# Move up to A class?



## ksebruce (Nov 5, 2006)

Had a look at a Itineo LB690 today. Demo unit, got offered a good deal £10000 off new price. Lots of extras like 15"Avtex tv, gaslow system, tow bar fitted, Maxview semi auto dish, cab aircon, awning, external gas point, extra leisure battery, internal silver screens and smoke alarm. Think we may go for it. The unit ticks all our boxes, right layout and plenty of space and tons of storage space 

Reports I have read say the build quality is good, anyone any experience of these vans? Made by Rapido.


----------



## aultymer (Jun 20, 2006)

I am not sure it is PC to call it a move up :lol: 

The only problem with what looks like a nice layout and fit is the fact that it is on the dreaded Fiat judderchassis.







edit: spelling (again)


----------



## EJB (Aug 25, 2007)

Move on?????????


----------



## Burneyinn (Oct 27, 2006)

Not everybody has had problems with their Fiat.

We'd certainly have another, it drives superbly.

I'm sure they should have ironed out the problems on later models.


----------



## aultymer (Jun 20, 2006)

> I'm sure they should have ironed out the problems on later models.


Well done on getting a good one and everyone is sure they SHOULD have, as you say, but they haven't.
Even Fiat are not claiming to have fixed it yet and the best report suggests FROM Jan 2009 Fiat will be fitting a new gearbox.
Since convertors have bases in stock for a long time (maybe even a year) it will be a long time before the new gearbox is available in a motorhome.


----------



## 101405 (Oct 15, 2006)

Forget it , Really ? they are cheap and nasty, they are a budget French make. Have a look underneath ! not much holding the rear floor, Spend you money on a Quality motor John! Have a look on www.mobile .de and look whats availble .


----------



## Rapide561 (Oct 1, 2005)

*Itineo*

Hi

I am not sure about this part, but.....I think I remember reading in a magazine.....

I suggest you lay on the floor and look underneath the very rear of the motorhome. What is supporting the very rear of the motorhome?

Russell


----------



## RichardnGill (Aug 31, 2006)

We looked at some new ones last year which were rusting at the bottom of the front window. At the NEC this year we noticed they now have a plastic cover at the bottom of the front window, but is this just to hid the rust?

We also though they were built to a price and you could tell. The table at the front was particularry flimsy looking

Russel is right about the rear floor area, it was also raised in a mag test.

But I supose its your own choice as these are just my oppinions.



Richard


----------



## EJB (Aug 25, 2007)

Post any product and this is just the place to get it shot down!

Use your common sense and do what YOU want to do :wink:


----------



## iandsm (May 18, 2007)

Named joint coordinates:
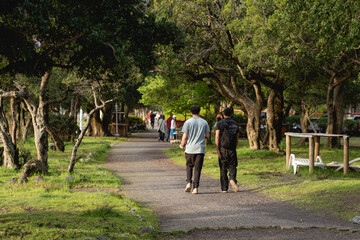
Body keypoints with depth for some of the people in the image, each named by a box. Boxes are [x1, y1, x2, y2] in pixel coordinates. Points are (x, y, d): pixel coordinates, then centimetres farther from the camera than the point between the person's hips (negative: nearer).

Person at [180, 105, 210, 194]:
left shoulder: (188, 122, -4)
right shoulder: (204, 122, 5)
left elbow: (185, 137, -6)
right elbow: (208, 135, 9)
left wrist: (182, 145, 11)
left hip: (190, 149, -1)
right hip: (200, 149, 1)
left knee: (189, 166, 16)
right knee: (197, 168, 3)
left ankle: (188, 183, 0)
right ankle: (195, 188, -1)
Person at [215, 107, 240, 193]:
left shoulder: (220, 123, 0)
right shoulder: (235, 124, 10)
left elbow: (217, 137, -9)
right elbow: (237, 139, 13)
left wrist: (217, 150, -10)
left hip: (223, 148, -2)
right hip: (232, 149, 2)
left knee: (223, 168, 5)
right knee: (232, 166, 10)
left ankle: (224, 188, 6)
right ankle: (232, 179, -19)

_PROBLEM SET_
1 - In the forum thread, which company makes the Itineo LB690?
2 - Reproduce verbatim the stretch of the forum thread from "Even Fiat are" through "in a motorhome.".

_ANSWERS_
1 - Rapido

2 -
Even Fiat are not claiming to have fixed it yet and the best report suggests FROM Jan 2009 Fiat will be fitting a new gearbox.
Since convertors have bases in stock for a long time (maybe even a year) it will be a long time before the new gearbox is available in a motorhome.